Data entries
_ _ _

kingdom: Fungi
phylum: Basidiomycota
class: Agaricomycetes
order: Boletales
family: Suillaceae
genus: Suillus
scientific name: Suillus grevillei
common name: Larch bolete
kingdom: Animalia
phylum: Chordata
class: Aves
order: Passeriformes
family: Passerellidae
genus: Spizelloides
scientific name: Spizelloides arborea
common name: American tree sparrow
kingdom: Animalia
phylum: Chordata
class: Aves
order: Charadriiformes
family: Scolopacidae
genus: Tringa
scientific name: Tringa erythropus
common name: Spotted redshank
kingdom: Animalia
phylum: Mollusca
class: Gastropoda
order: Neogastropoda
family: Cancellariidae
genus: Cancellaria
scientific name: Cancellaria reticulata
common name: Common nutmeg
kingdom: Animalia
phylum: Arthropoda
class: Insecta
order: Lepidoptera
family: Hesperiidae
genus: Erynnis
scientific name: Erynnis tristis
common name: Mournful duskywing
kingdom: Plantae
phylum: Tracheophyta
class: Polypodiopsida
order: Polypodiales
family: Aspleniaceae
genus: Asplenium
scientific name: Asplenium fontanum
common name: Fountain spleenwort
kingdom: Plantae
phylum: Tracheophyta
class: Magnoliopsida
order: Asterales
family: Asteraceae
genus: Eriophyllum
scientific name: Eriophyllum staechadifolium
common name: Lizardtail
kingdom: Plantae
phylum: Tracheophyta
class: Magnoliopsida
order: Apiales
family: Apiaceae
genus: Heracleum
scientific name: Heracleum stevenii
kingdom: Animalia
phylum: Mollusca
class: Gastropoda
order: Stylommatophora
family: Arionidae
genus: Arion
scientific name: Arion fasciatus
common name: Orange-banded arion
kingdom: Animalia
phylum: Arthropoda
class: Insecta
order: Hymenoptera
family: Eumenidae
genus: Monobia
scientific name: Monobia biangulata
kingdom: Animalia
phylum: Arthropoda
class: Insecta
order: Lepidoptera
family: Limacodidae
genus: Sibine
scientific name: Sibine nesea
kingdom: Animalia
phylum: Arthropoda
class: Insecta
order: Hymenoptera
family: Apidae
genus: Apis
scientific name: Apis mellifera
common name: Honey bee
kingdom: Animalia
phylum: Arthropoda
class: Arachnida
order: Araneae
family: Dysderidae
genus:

_ _ _

**EXERCISE PROMPT:**
Copy all of the lines above word for word.

**SOLUTION FOR THIS PROBLEM:**
kingdom: Fungi
phylum: Basidiomycota
class: Agaricomycetes
order: Boletales
family: Suillaceae
genus: Suillus
scientific name: Suillus grevillei
common name: Larch bolete
kingdom: Animalia
phylum: Chordata
class: Aves
order: Passeriformes
family: Passerellidae
genus: Spizelloides
scientific name: Spizelloides arborea
common name: American tree sparrow
kingdom: Animalia
phylum: Chordata
class: Aves
order: Charadriiformes
family: Scolopacidae
genus: Tringa
scientific name: Tringa erythropus
common name: Spotted redshank
kingdom: Animalia
phylum: Mollusca
class: Gastropoda
order: Neogastropoda
family: Cancellariidae
genus: Cancellaria
scientific name: Cancellaria reticulata
common name: Common nutmeg
kingdom: Animalia
phylum: Arthropoda
class: Insecta
order: Lepidoptera
family: Hesperiidae
genus: Erynnis
scientific name: Erynnis tristis
common name: Mournful duskywing
kingdom: Plantae
phylum: Tracheophyta
class: Polypodiopsida
order: Polypodiales
family: Aspleniaceae
genus: Asplenium
scientific name: Asplenium fontanum
common name: Fountain spleenwort
kingdom: Plantae
phylum: Tracheophyta
class: Magnoliopsida
order: Asterales
family: Asteraceae
genus: Eriophyllum
scientific name: Eriophyllum staechadifolium
common name: Lizardtail
kingdom: Plantae
phylum: Tracheophyta
class: Magnoliopsida
order: Apiales
family: Apiaceae
genus: Heracleum
scientific name: Heracleum stevenii
kingdom: Animalia
phylum: Mollusca
class: Gastropoda
order: Stylommatophora
family: Arionidae
genus: Arion
scientific name: Arion fasciatus
common name: Orange-banded arion
kingdom: Animalia
phylum: Arthropoda
class: Insecta
order: Hymenoptera
family: Eumenidae
genus: Monobia
scientific name: Monobia biangulata
kingdom: Animalia
phylum: Arthropoda
class: Insecta
order: Lepidoptera
family: Limacodidae
genus: Sibine
scientific name: Sibine nesea
kingdom: Animalia
phylum: Arthropoda
class: Insecta
order: Hymenoptera
family: Apidae
genus: Apis
scientific name: Apis mellifera
common name: Honey bee
kingdom: Animalia
phylum: Arthropoda
class: Arachnida
order: Araneae
family: Dysderidae
genus:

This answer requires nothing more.